Ce qui l’ennuie vis à vis de ses camarades, ce n'est pas de ne pas avoir de papa, mais c'est que quelque chose vienne à lui manquer, c'est sa propre castration qui est en jeu. La question des enfants venait le troubler, en tant qu'elle venait à pointer le manque chez lui.
Eliot veut absolument « être le premier », pour tout, sa maman explique les difficultés que cela peut poser dans le quotidien. Après avoir entendu sa mère évoquer cette question il précise : « J'aime bien être le premier, Ma-hélène et mon frère ils sont les derniers. »
Puis il écrit « Je t'aime Ma-hélène ». Il ajoute alors : « On peut l'appeler papa, Ma-hélène, j'ai pas fini, il faut que j'écrive quelque chose, je t'aime Ma-hélène, maman et mon petit frère. »
Eliot sait sa place de premier assurée auprès de sa maman. Il laissait jusqu'alors la place après de Ma-hélène à son petit frère. Sa formulation « je t'aime Ma-Hélène, maman et mon petit frère » redistribue les places dans la famille.
Lors de cette séance il nomme pour la première fois Ma-hélène « papa », ce qui indique qu'il opère une distinction dans les fonctions, ainsi qu'une redistribution de la jouissance, c'est sa construction personnelle qui ne peut valoir pour tous.
Il poursuit ses associations : « Les gouttes de pluie se transforment en orage, on ne peut pas jouer dehors. On va faire une maison pour toutes les gouttes qu'on casse, on met les gouttes dans la montagne. Elle aura plein de bébés... Il y a des bébés dans le ventre de la maman, il faut respirer un grand coup... »
À suivre la langue d'Eliot, nous entendons qu'il fait un lien entre les gouttes et le ventre de la maman, entre le ventre et la naissance. Eliot témoigne ici de la construction qu'il a faite au sujet de sa conception, et il précise encore : « Ça existe les bébés ! Je vais être un papa plus tard. Les papas ça donne pas des bébés. Ma-hélène, elle en a jamais eu, parce que c'était un papa.
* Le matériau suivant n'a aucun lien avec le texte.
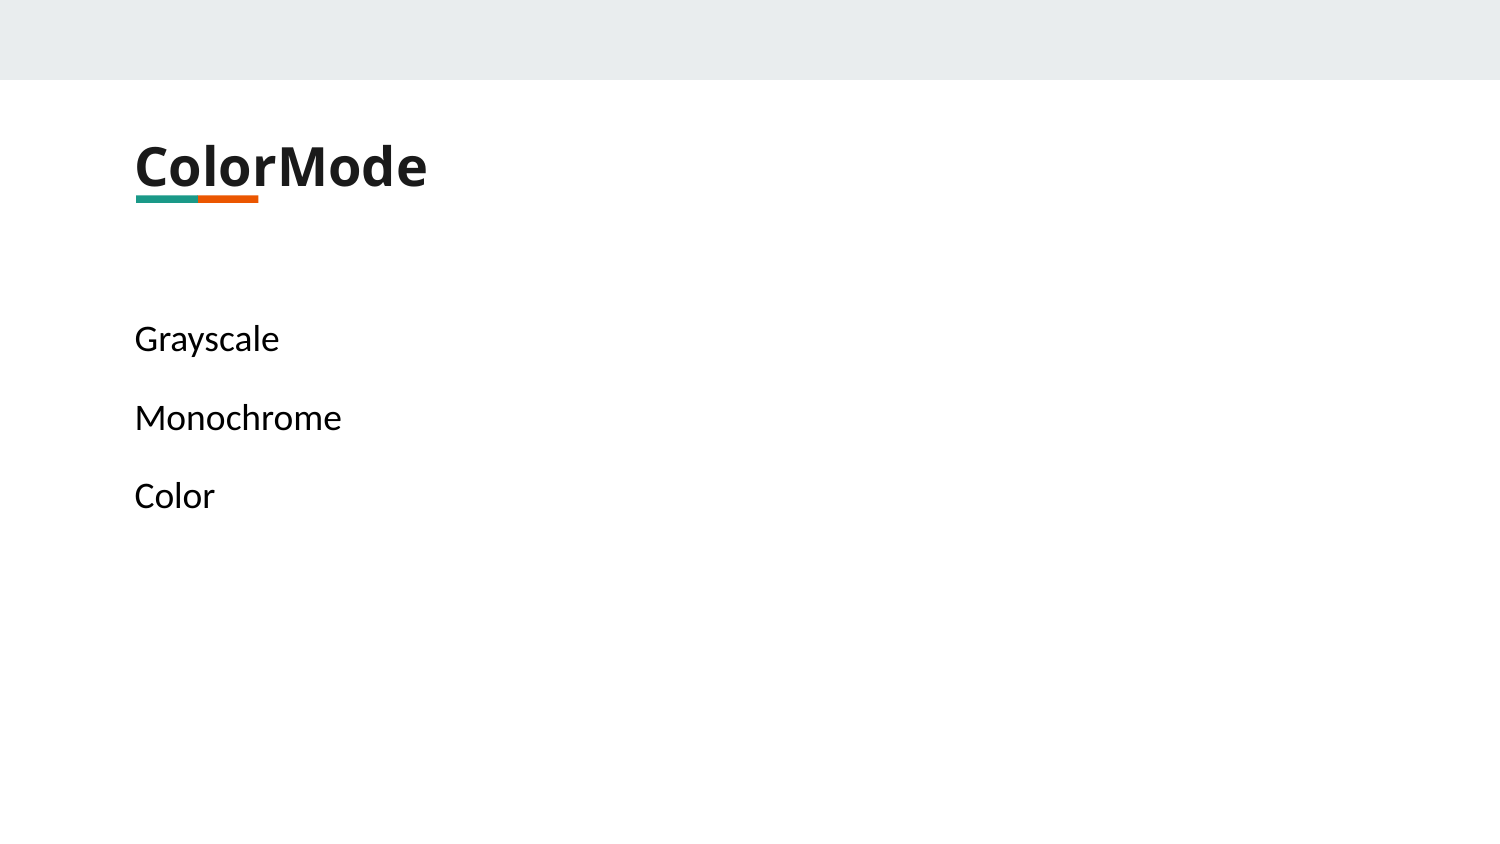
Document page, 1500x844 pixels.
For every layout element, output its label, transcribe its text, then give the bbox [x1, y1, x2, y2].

title ColorMode [119, 116, 1381, 221]
list Grayscale Monochrome Color [119, 221, 862, 811]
Maman elle croyait que Ma-hélène c'était une maman ».
Voici donc la théorie sexuelle qu'à inventé ce petit garçon, comme le faisait déjà les enfants du temps de Freud. Les apports de la science rendent possibles des choses qui ne l'étaient pas dans la nature et les enfants construisent des fictions avec. Ces fictions viennent encadrer le trou du réel, du non-rapport sexuel.
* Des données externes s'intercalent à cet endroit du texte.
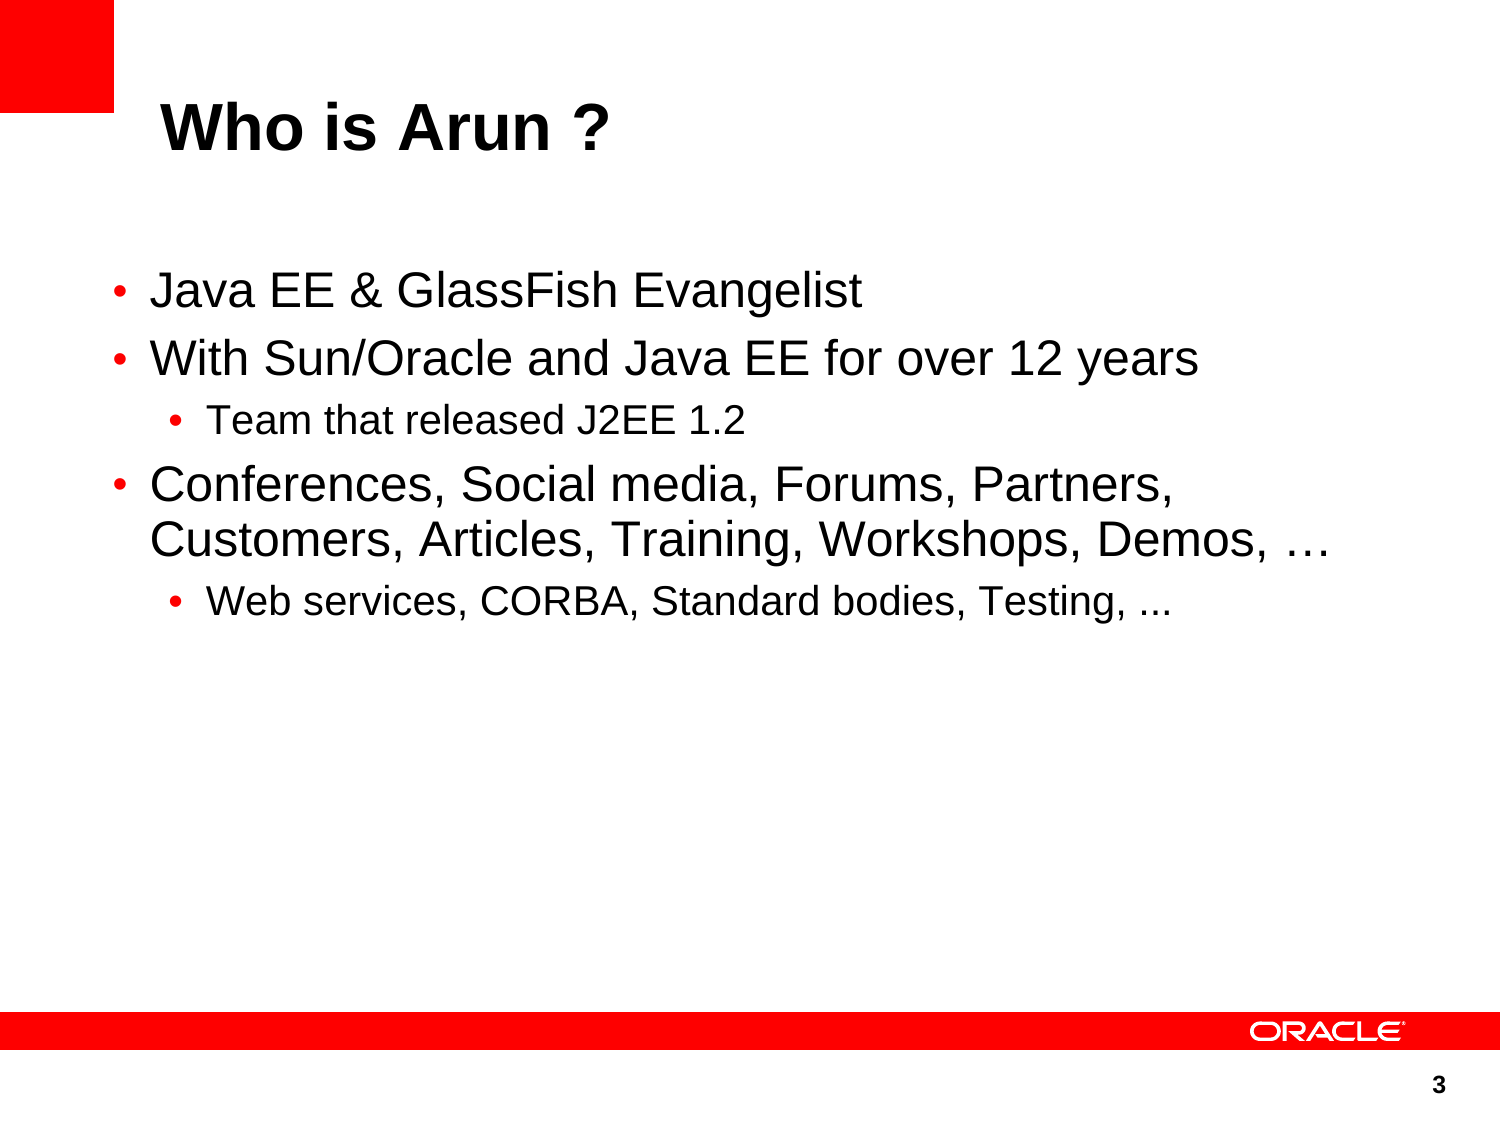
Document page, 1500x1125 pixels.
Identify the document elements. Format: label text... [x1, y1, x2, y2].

Pour Eliot c'est avec des petites gouttes dans la montagne maternelle que l'on fabrique les bébés, qui eux, existent vraiment. Eliot n'est pas dupe de sa fiction, il sait bien que ce sont des histoires pour couvrir le réel qui ne peut se dire. Le père n'est pas celui qui donne les bébés, mais la fonction elle, est nécessaire. Lorsqu'Eliot découvre combien il ne peut manquer à sa mère, l'angoisse surgit et il va mettre en place des solutions pour s'en dégager, c'est-à-dire devenir celui qui manque à l'autre, en s'appuyant sur son autre maman « Ma-hélène », celle qu'il peut aussi bien appeler « papa » en tant qu'elle opère une séparation entre la mère et l'enfant.